**TESTO DELL'ESERCIZIO:**

■ ■ ■ ■

I loro volti, le movenze, i nomi e i racconti, così impeccabilmente siciliani, sembravano essere stati ripescati da un quadretto di vita di un paesino della Sicilia degli anni ’50, quasi fossero rimasti ibernati per tutto questo tempo, congelati dai venti freddi dell’emigrazione transoceanica e rifioriti poi tra le tiepide colline californiane. E non solo, ma anche tutte quelle tradizioni culinarie, mentalità tipiche ed abitudini, oggi in allarmante processo di estinzione nella stessa madre Trinacria intaccate come sono dall’erosione del progresso e dell’evoluzione, avevano evidentemente attraversato l’oceano, quasi un secolo prima, insieme alla gente a cui appartenevano, avevano varcato confini affettivi, temporali e culturali ed erano approdati nel Nuovo Mondo dove, nutriti dalla nostalgia e dall’amore per la lontana terra madre, erano stati poi fedelmente tramandati di generazione in generazione.

■ ■ ■ ■

**VOCI FORNITE:**
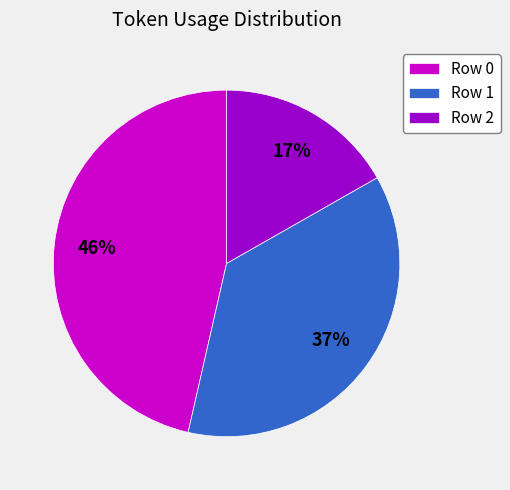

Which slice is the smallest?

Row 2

■ ■ ■ ■

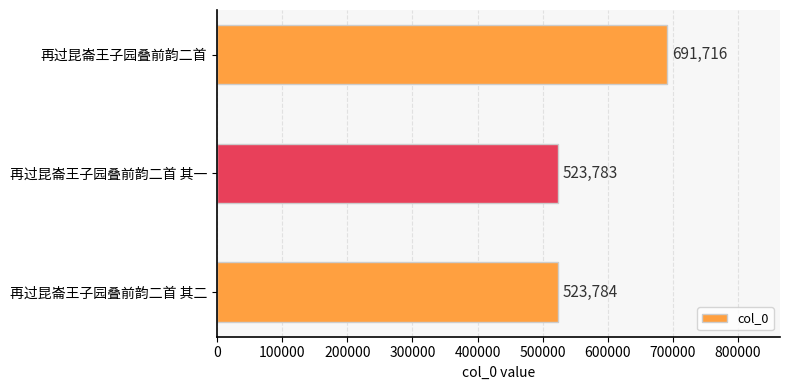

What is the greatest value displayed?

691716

■ ■ ■ ■

**ELENCO DEI COMPITI:**
1) Spiega, in base al brano sugli emigrati siciliani in California, perché le tradizioni culinarie, le mentalità e le abitudini descritte sono oggi in via di estinzione nella stessa Sicilia.
2) Prosegui il brano sugli emigrati siciliani in California a partire dal punto in cui si interrompe.

**RISPOSTE AI COMPITI:**
1) Nella stessa Sicilia quelle tradizioni, mentalità e abitudini sono in allarmante processo di estinzione perché sono intaccate dall'erosione del progresso e dell'evoluzione.

2)
Quella che sembra qui una sorta di parodia dell’emigrato italiano negli Stati Uniti è in realtà storia di vita vissuta per milioni di persone. Sono 16 milioni, quasi il 6 % dell’intera popolazione statunitense, i dichiarati italo-americani che risiedono oggi negli Stati Uniti, con un’altissima concentrazione nelle aree della East Cost, a New York, a Boston, a Chicago, a Baltimora, a Filadelfia e nelle San Francisco, San Diego e Los Angeles della West Coast. Sono loro i figli, i nipoti e i pronipoti di quella Grande Migrazione italiana negli Stati Uniti del primo quarto del XX sec e delle successive ondate migratorie degli anni ’50 e ’60 del Novecento, di cui i siciliani tra l’altro rappresentarono una altissima percentuale.

I primi emigranti erano principalmente contadini ed operai, gente umile, estenuata dalle guerre e dalla povertà ed attratta, come gazze, dal luccichio di un futuro migliore, in una terra, quella “Nuova”, dove si diceva piovesse denaro dal cielo e dove verdure e bestiame sembrava avessero dimensioni soprannaturali. Non sempre purtroppo le aspettative rispecchiavano la realtà dei fatti e spesso le difficoltà di una lingua incomprensibile, la denigrazione, la sottomissione e l’isolamento in un paese estraneo e sconosciuto spingevano al rimpatrio, ma altre volte il vecchio proverbio siciliano “Cu nesci arrinnesci” (“chi parte trova la fortuna”) sembrava avesse la meglio ed ecco che gli Stati Uniti rappresentavano la fruttuosa svolta, a volte onesta a volte meno, per tanta, tantissima gente.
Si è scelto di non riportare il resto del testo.